INPUT DATA:
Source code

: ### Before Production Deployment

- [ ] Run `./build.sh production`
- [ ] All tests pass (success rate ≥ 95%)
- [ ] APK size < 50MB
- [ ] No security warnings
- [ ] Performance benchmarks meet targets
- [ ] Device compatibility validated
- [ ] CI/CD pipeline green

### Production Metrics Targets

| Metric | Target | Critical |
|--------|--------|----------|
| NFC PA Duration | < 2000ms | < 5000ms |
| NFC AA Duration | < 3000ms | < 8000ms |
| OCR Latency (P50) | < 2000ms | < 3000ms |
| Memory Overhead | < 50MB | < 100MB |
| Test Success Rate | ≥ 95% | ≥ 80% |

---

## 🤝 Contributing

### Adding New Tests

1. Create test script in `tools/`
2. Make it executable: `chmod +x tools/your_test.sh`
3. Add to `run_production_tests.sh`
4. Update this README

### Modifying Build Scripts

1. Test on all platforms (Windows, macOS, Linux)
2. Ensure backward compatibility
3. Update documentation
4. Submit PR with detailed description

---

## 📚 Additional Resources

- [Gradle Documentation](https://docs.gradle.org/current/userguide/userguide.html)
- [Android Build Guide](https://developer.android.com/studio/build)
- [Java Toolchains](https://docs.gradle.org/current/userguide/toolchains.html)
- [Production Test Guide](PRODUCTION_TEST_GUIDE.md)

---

DIRECTIONS: Would you reproduce the whole listing exactly as it stands?

ANSWER SECTION:
Source code

: ### Before Production Deployment

- [ ] Run `./build.sh production`
- [ ] All tests pass (success rate ≥ 95%)
- [ ] APK size < 50MB
- [ ] No security warnings
- [ ] Performance benchmarks meet targets
- [ ] Device compatibility validated
- [ ] CI/CD pipeline green

### Production Metrics Targets

| Metric | Target | Critical |
|--------|--------|----------|
| NFC PA Duration | < 2000ms | < 5000ms |
| NFC AA Duration | < 3000ms | < 8000ms |
| OCR Latency (P50) | < 2000ms | < 3000ms |
| Memory Overhead | < 50MB | < 100MB |
| Test Success Rate | ≥ 95% | ≥ 80% |

---

## 🤝 Contributing

### Adding New Tests

1. Create test script in `tools/`
2. Make it executable: `chmod +x tools/your_test.sh`
3. Add to `run_production_tests.sh`
4. Update this README

### Modifying Build Scripts

1. Test on all platforms (Windows, macOS, Linux)
2. Ensure backward compatibility
3. Update documentation
4. Submit PR with detailed description

---

## 📚 Additional Resources

- [Gradle Documentation](https://docs.gradle.org/current/userguide/userguide.html)
- [Android Build Guide](https://developer.android.com/studio/build)
- [Java Toolchains](https://docs.gradle.org/current/userguide/toolchains.html)
- [Production Test Guide](PRODUCTION_TEST_GUIDE.md)

---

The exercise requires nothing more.